Gempa susulan bermagnitudo 6,2 yang terjadi 46 kilometer di timur laut Labuan Bajo memperkuat kesiapsiagaan penerbangan di Flores dan sekitarnya. Lima bandara diperiksa setelah sebelumnya gempa utama bermagnitudo 7,0 mengguncang wilayah Nagekeo.
Direktorat Jenderal Perhubungan Udara menyiapkan bandara untuk tetap mendukung layanan penerbangan dan pengiriman bantuan pascabencana. Upaya itu dijalankan melalui skema Get Airport Ready for Disaster atau GARD.
GARD Disiapkan untuk Dukungan Penanganan Bencana
Skema GARD digunakan untuk mempersiapkan kesiapan bandar udara saat bencana terjadi. Kesiapan tersebut penting agar kebutuhan pengiriman bantuan dapat didukung dari sisi transportasi udara.
Di saat yang sama, otoritas memantau fasilitas operasional penerbangan di lokasi terdampak. Masyarakat pengguna jasa penerbangan diminta mengikuti informasi resmi dari pengelola bandara dan maskapai.
Penyesuaian layanan juga diberlakukan pada unit navigasi penerbangan yang gedung towernya mengalami kerusakan. Pelayanan sementara dialihkan ke area aman melalui rencana kontinjensi.

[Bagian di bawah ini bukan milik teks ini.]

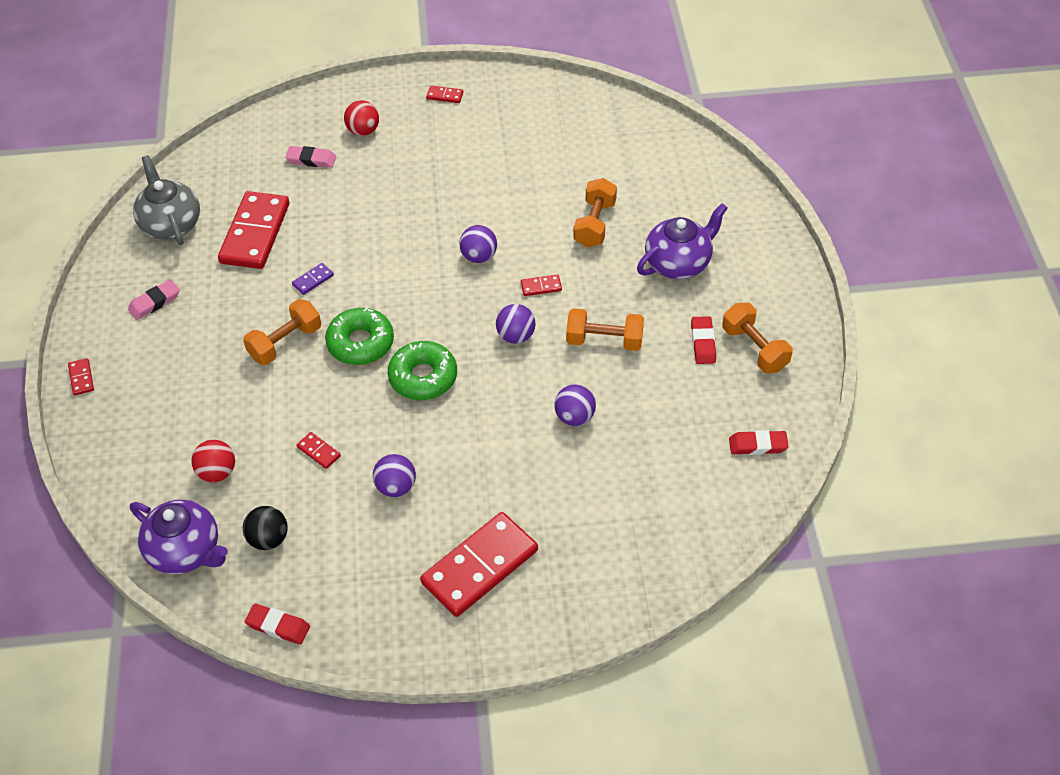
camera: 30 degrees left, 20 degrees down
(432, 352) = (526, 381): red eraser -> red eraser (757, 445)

Personel Navigasi Dilaporkan Selamat
Unit pelayanan navigasi yang terdampak berada di Cabang Pembantu Labuan Bajo, Cabang Pembantu Ende, Unit Maumere, Unit Bajawa, dan Unit Ruteng. Seluruh personel pada unit-unit tersebut dilaporkan selamat.
Pengalihan layanan dimaksudkan untuk menjaga kelangsungan operasional di tengah pemantauan kondisi bangunan. Direktorat Jenderal Perhubungan Udara masih menilai dampak gempa terhadap sarana navigasi dan infrastruktur pendukung.
Lima Bandara dalam Pemeriksaan
Pemeriksaan mencakup Bandara Komodo di Labuan Bajo, Bandara H. Hasan Aroeboesman di Ende, Bandara Umbu Mehang Kunda di Waingapu, Bandara Frans Sales Lega di Ruteng, serta Bandara Soa di Bajawa. Kelima bandara tersebut melaporkan dampak guncangan dengan tingkat rincian yang berbeda.
| Bandara | Lokasi | Kondisi yang Dilaporkan |
|---|---|---|
| Bandara Komodo | Labuan Bajo | Melaporkan dampak guncangan |
| Bandara H. Hasan Aroeboesman | Ende | Melaporkan dampak guncangan |
| Bandara Umbu Mehang Kunda | Waingapu | Melaporkan dampak guncangan |
| Bandara Frans Sales Lega | Ruteng | Melaporkan dampak guncangan |
| Bandara Soa | Bajawa | Kerusakan sedang pada landasan pacu dan retakan bangunan operasional |
Bandara Soa menjadi lokasi yang melaporkan kerusakan sedang pada area landasan pacu. Retakan baru juga ditemukan pada sejumlah bangunan operasional di bandara tersebut.
Kerusakan yang dipantau meliputi bangunan terminal, gedung administrasi, gedung PKP-PK, serta fasilitas pendukung lain. Dalam keterangan tertulis pada Sabtu, 15 Agustus 2026, Direktorat Jenderal Perhubungan Udara menyebut adanya kerusakan dan retakan pada fasilitas-fasilitas tersebut.
Gempa Utama Terjadi Pukul 05.58 WITA
BMKG mencatat gempa utama bermagnitudo 7,0 terjadi pada Sabtu, 15 Agustus 2026, pukul 05.58 WITA. Pusat gempa berada 38 kilometer di timur laut Mbay, Nagekeo, dengan kedalaman 10 kilometer.
Selang 15 menit, gempa susulan bermagnitudo 6,2 tercatat pada pukul 06.13 WITA. Otoritas perhubungan udara melanjutkan pemantauan guna memastikan kesiapan fasilitas dan layanan penerbangan di wilayah terdampak.